Les Laurentiennes Lamyae Benlamlih et Jacqueline Romano-Toramanian sont venues décrire leur expérience en tant que filleul et marraine, le lundi 27 octobre au Musée des maîtres et artisans du Québec (Photo: Bahador Zabihiyan)
Marraine, filleule: mode d'emploi
Les Laurentiens connaissaient déjà le jumelage interculturel et le mentorat, voilà qu'arrive le marrainage. Le lundi 27 octobre au Musée des maîtres et artisans du Québec, le Centre d'accueil et de référence sociale et économique pour immigrants de Saint-Laurent (CARI St-Laurent) a lancé le Guide de la marraine et de la filleule. Le marrainage consiste à mettre en relation une Québécoise pure laine avec une nouvelle immigrante pour l'aider à s'intégrer et à s'épanouir au Québec.
«Je cherchais une personne ici qui pourrait me donner des conseils, des orientations», évoque Liyanir Hoyos, filleule, arrivée de sa Colombie natale en janvier dernier. Sa marraine, Claire Belleau, retraitée de l'enseignement, voulait «entrer en contact avec une famille hispanophone pour avoir l'occasion de les aider à s'intégrer».

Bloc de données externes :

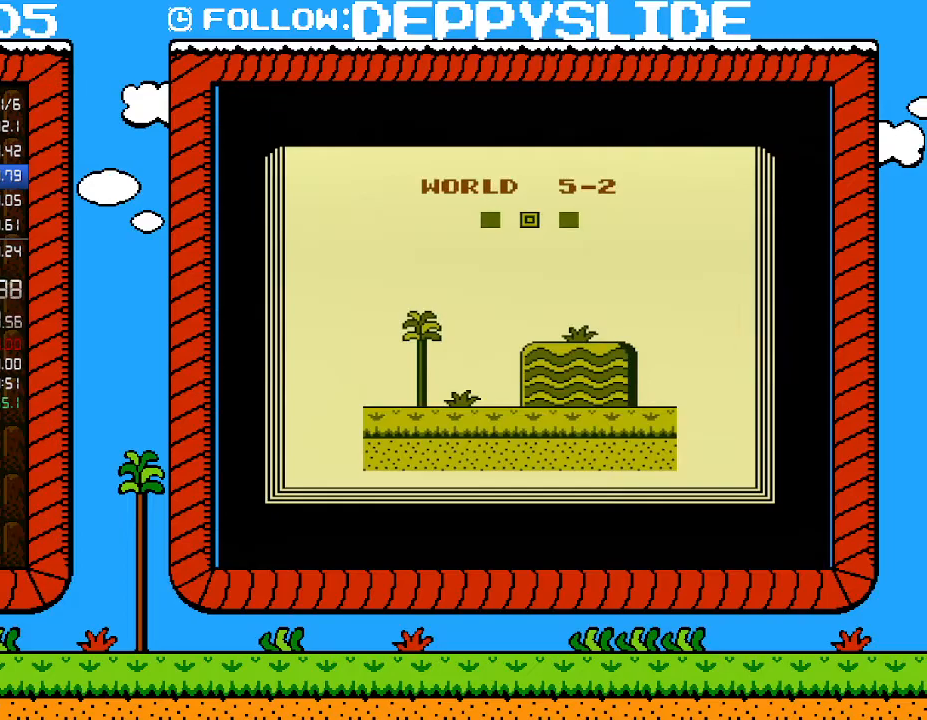
{"buttons": ["B", "DPAD_RIGHT"], "events": []}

Mais dans le cadre du projet pilote entrepris l'été dernier, les marraines ne se contentent pas seulement d'orienter et de conseiller. «Elles proposent de vous donner une famille en terre québécoise», a résumé la lieutenant-gouverneur du Québec, Lise Thibault, présidente d'honneur à l'occasion du lancement. L'arrivée au Canada est parfois difficile pour les nouveaux immigrants, «car il n'y a pas un visage que l'on reconnaît», a-t-elle fait remarquer.
Une belle amitié
«Le rôle de ce programme est de briser l'isolement», déclare Aïcha Guendafa, directrice générale du CARI St-Laurent. Lamyae Benlamlih a connu cette situation lorsqu'elle est arrivée du Maroc, il y a 16 mois, seule avec ses deux enfants.

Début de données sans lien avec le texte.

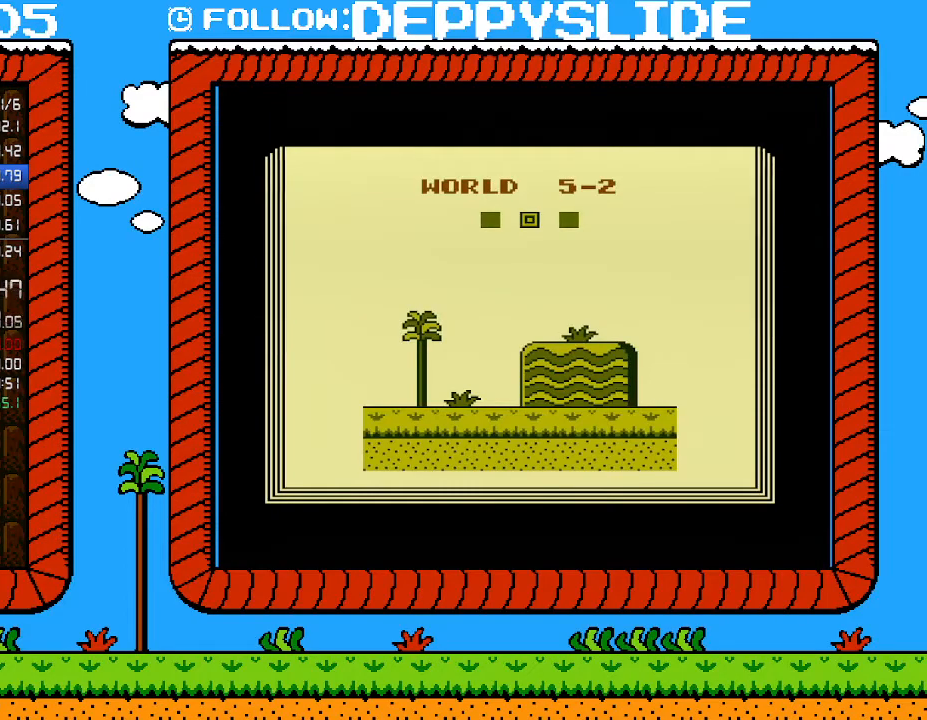
{"buttons": ["B", "DPAD_RIGHT"], "events": []}
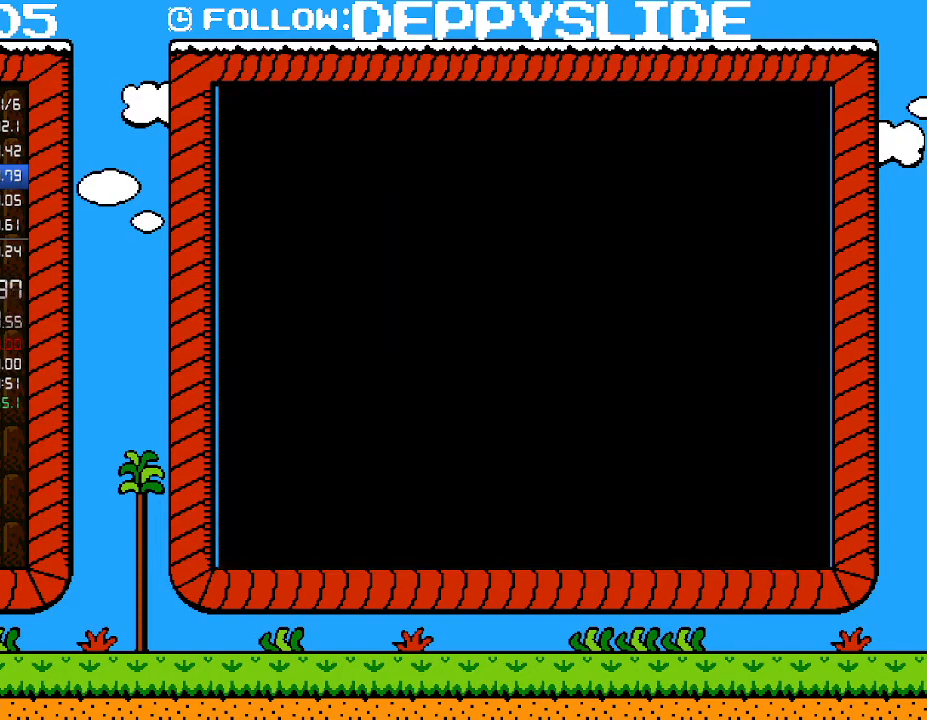
{"buttons": ["B", "DPAD_RIGHT"], "events": []}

«J'ai vécu les moments les plus difficiles de ma vie. J'ai passé les premiers sept mois seule et perdue.» Armée d'une bonne dose de courage et soutenue par sa marraine Jacqueline Romano-Toramanian, elle a réussi à s'intégrer. Pour ces deux Laurentiennes, «ce fut le début d'une belle amitié», raconte Lamyae Benlamlih.

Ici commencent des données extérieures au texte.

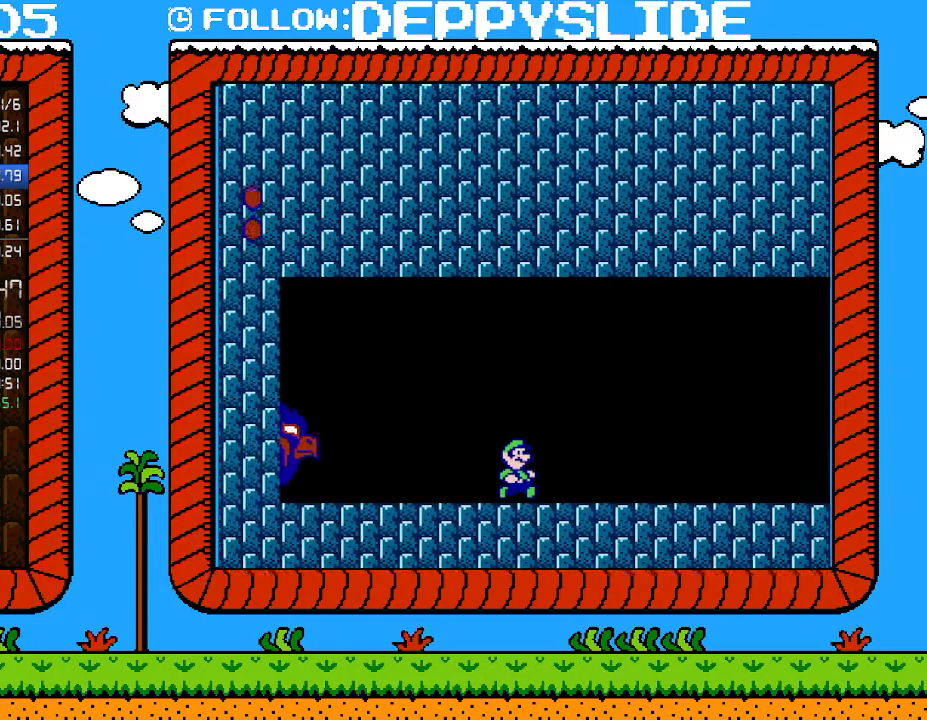
{"buttons": ["A", "B", "DPAD_RIGHT"], "events": [[467, "A", "down"]]}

«C'est par gratitude que je suis devenue marraine, car le Québec m'a si bien accueillie», confie Mme Romano-Tomaranian, qui a immigré au Canada il y a plus de 30 ans.
Le lancement du Guide de la marraine et de la filleule a aussi éveillé des vocations. Lucie Alouche, membre de l'Association des retraités de l'enseignement du Québec qui assure déjà un important contingent de marraines, est emballée par le projet. «Je trouve ce projet plein d'espoirs et de rêves», considère la Laurentienne. Elle veut elle aussi devenir marraine.